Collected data
★ ★ ★ ★ ★ ★ ★
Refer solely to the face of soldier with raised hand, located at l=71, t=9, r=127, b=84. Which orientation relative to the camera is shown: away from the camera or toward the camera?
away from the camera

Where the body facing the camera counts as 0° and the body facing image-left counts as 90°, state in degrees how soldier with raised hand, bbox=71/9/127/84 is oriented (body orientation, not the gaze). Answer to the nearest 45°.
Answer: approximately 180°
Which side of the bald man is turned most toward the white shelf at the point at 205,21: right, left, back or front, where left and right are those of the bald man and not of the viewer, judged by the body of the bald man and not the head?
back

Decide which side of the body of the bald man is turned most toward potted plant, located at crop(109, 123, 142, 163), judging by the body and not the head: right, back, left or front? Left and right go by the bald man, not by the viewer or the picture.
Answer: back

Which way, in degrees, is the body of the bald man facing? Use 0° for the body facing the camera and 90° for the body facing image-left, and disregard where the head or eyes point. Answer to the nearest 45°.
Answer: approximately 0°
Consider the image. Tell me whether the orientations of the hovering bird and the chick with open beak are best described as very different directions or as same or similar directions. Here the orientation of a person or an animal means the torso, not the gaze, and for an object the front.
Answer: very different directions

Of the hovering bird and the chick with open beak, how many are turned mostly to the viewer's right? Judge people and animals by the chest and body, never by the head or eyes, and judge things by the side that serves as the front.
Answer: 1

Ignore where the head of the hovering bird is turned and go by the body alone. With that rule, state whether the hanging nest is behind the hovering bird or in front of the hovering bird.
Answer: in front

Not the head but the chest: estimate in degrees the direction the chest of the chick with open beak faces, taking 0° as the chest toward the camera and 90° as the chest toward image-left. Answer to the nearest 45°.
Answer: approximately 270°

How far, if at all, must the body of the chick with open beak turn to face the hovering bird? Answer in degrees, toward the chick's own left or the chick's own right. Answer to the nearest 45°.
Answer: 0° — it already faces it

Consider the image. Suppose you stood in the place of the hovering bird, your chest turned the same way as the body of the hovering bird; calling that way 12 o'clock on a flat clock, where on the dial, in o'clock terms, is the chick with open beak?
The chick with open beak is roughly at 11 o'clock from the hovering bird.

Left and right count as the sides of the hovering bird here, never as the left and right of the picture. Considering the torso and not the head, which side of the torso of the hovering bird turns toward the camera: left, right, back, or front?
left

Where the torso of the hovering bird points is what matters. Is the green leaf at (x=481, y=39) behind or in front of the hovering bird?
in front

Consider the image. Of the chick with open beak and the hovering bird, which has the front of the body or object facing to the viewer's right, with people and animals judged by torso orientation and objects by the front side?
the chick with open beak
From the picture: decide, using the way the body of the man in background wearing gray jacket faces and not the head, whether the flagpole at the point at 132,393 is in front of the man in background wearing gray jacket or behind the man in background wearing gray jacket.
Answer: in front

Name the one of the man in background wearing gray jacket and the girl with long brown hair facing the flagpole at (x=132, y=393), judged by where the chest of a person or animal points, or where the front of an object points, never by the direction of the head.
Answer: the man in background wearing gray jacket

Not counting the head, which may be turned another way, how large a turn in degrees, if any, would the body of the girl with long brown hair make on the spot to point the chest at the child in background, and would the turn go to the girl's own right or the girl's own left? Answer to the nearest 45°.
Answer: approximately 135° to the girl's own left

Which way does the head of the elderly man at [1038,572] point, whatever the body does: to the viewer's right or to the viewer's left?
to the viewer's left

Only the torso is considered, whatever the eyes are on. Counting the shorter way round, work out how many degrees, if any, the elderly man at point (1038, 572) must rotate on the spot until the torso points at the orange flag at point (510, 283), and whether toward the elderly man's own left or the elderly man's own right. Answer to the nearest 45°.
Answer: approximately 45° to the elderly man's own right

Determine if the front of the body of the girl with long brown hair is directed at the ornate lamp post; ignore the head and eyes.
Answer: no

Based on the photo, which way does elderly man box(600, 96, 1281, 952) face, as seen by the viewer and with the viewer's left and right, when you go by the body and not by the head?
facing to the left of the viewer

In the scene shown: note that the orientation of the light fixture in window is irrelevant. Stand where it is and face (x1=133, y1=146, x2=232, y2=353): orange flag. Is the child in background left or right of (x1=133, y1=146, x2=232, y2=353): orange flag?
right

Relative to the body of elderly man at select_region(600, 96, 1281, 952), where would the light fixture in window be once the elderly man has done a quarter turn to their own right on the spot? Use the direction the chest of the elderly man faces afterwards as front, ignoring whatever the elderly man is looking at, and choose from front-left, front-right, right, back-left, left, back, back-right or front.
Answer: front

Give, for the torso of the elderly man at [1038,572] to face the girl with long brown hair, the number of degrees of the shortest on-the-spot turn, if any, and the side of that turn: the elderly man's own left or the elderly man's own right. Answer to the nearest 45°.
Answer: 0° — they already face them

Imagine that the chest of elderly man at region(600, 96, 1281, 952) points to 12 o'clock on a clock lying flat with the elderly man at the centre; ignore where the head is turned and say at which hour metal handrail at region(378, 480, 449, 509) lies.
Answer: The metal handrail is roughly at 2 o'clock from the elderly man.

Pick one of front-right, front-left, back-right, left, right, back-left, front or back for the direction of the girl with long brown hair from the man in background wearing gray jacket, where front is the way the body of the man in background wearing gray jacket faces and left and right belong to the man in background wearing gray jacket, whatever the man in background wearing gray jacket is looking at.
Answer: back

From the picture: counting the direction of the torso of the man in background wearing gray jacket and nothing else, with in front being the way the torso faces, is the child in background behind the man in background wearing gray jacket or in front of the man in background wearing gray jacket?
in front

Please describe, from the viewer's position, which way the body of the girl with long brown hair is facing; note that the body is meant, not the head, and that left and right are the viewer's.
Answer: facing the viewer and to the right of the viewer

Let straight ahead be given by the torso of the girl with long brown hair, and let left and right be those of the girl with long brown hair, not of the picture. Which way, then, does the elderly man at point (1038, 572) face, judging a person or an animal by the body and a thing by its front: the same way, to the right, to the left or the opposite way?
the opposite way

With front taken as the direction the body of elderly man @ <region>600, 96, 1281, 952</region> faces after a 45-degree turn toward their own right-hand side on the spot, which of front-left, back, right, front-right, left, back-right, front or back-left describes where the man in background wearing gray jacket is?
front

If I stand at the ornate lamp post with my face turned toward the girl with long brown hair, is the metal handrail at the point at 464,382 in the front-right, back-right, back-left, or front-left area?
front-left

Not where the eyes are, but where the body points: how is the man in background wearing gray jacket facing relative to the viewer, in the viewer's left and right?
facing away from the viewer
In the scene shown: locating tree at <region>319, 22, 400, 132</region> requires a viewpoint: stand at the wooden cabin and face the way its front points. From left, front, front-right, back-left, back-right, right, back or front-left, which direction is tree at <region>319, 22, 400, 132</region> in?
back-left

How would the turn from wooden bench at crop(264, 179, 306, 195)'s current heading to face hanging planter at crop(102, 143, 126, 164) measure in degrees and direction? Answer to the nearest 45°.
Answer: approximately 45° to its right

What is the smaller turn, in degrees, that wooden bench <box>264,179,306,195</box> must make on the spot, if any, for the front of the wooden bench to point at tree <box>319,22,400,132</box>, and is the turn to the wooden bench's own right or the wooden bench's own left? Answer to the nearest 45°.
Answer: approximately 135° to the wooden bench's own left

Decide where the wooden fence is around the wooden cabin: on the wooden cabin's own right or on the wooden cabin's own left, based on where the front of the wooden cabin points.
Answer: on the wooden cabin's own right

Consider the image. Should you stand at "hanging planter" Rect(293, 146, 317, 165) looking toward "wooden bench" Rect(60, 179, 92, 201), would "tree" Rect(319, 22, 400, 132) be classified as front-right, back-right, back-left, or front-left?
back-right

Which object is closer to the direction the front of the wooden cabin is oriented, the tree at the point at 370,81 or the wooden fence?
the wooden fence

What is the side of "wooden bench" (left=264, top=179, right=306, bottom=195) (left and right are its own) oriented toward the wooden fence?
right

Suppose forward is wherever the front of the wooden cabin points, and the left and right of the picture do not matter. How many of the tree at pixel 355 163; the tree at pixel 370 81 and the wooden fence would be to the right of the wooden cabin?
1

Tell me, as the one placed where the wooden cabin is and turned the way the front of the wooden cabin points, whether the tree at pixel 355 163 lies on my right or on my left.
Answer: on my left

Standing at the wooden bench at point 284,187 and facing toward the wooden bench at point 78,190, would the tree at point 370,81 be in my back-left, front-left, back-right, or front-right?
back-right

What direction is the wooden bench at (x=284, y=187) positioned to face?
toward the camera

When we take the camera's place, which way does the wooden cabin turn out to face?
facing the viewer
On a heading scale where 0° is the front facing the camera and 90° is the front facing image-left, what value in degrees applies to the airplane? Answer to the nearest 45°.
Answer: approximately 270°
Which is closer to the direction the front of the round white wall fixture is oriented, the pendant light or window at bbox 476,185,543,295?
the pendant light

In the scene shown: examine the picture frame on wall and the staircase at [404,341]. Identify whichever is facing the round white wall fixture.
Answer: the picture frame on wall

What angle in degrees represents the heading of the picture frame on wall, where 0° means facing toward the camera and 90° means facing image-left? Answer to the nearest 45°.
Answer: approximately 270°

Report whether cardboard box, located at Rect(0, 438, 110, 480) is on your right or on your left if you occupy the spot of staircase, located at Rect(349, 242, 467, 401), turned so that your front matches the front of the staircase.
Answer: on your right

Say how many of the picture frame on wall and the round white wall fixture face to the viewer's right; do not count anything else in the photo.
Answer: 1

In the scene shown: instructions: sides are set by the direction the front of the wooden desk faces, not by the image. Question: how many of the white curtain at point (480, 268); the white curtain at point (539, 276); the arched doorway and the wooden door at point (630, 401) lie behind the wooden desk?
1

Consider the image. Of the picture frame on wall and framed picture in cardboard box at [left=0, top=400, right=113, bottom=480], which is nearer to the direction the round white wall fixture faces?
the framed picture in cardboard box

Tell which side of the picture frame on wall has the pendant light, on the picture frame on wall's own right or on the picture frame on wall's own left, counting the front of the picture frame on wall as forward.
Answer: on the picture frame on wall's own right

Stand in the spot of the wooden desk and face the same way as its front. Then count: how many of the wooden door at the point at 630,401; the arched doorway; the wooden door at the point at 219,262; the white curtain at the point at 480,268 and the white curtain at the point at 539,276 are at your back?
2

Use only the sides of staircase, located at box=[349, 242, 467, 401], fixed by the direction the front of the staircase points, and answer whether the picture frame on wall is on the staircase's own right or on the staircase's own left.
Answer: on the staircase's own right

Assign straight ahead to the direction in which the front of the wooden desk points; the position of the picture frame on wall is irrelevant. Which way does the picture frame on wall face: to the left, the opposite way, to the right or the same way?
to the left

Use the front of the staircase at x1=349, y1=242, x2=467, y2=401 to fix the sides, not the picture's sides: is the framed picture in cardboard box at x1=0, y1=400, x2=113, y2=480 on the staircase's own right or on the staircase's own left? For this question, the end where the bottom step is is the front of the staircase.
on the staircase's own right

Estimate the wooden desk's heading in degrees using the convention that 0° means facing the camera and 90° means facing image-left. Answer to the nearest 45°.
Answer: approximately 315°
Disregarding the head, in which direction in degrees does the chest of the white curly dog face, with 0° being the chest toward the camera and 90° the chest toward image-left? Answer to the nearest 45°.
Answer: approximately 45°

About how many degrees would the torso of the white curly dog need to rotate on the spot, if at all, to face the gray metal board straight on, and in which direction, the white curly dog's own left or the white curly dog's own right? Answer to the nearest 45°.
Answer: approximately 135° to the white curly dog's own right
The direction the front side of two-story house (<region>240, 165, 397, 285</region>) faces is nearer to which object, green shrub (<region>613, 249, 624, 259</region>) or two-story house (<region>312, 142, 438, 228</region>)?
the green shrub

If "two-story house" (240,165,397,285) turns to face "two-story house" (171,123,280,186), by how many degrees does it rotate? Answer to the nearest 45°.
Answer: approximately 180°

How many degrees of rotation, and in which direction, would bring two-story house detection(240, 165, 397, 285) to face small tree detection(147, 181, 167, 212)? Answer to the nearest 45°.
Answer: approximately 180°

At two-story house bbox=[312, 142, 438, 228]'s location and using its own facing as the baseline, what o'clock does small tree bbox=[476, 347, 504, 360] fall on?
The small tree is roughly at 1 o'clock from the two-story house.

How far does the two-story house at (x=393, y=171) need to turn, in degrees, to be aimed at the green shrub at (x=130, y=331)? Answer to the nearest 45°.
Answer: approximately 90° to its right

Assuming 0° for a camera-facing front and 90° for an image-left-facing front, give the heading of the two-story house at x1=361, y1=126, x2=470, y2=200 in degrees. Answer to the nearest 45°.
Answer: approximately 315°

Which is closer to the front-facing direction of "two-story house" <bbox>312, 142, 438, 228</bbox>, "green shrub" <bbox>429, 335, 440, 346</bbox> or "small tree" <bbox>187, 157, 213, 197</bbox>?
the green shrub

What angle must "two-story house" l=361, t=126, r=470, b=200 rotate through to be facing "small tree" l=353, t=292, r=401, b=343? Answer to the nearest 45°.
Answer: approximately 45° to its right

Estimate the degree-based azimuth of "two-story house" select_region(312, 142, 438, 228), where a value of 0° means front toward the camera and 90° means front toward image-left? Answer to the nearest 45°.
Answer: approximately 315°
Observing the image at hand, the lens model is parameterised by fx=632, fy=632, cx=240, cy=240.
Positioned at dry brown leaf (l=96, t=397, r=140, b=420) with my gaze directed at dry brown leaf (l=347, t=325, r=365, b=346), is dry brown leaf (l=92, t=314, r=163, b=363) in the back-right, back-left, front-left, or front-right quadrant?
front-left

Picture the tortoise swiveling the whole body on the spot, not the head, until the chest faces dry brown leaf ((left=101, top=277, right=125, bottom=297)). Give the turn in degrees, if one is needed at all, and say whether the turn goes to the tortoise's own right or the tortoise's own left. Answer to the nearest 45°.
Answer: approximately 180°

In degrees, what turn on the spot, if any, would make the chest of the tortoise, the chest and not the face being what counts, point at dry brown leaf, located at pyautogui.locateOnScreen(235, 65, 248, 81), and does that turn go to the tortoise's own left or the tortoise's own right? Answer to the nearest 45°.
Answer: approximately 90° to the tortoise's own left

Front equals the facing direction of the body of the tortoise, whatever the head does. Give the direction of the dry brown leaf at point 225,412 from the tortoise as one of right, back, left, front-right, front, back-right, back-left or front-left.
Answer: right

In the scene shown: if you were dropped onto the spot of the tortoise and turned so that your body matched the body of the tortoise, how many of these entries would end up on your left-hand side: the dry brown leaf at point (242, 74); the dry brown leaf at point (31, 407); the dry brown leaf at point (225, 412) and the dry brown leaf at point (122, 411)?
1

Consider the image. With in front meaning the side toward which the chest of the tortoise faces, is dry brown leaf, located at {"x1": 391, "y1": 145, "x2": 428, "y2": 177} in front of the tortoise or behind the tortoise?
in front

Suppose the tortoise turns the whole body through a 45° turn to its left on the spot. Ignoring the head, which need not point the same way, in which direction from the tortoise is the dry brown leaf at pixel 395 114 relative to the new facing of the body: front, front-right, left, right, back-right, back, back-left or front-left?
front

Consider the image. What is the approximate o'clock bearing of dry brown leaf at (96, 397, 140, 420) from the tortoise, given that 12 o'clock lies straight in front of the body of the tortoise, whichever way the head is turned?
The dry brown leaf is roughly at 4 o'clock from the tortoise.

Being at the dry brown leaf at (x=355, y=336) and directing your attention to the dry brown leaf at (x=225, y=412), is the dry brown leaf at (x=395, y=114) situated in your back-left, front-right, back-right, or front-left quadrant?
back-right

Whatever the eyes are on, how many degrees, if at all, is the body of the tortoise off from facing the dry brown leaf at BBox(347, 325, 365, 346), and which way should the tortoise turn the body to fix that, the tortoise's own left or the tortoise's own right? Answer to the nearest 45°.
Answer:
★ ★ ★ ★ ★ ★ ★
• Exercise requirements
Nothing but the lines from the line containing "Consider the image. What" through the final line of the entries should appear in your answer, copied exactly.

• Written response
Consider the image. What is the approximate o'clock bearing of dry brown leaf at (96, 397, 140, 420) from the tortoise, given that 12 o'clock lies straight in front of the body of the tortoise, whichever way the head is turned?
The dry brown leaf is roughly at 4 o'clock from the tortoise.

Being at the dry brown leaf at (x=355, y=336) and directing your attention to the dry brown leaf at (x=225, y=412), is the dry brown leaf at (x=395, y=114) situated in your back-left, front-right, back-right, or front-left quadrant?
back-right

Whatever the eyes are on, how many degrees, if at all, is the body of the tortoise off from facing the dry brown leaf at BBox(347, 325, 365, 346), and which way should the tortoise turn the body to fix that, the tortoise's own left or the tortoise's own right? Answer to the nearest 45°.
Answer:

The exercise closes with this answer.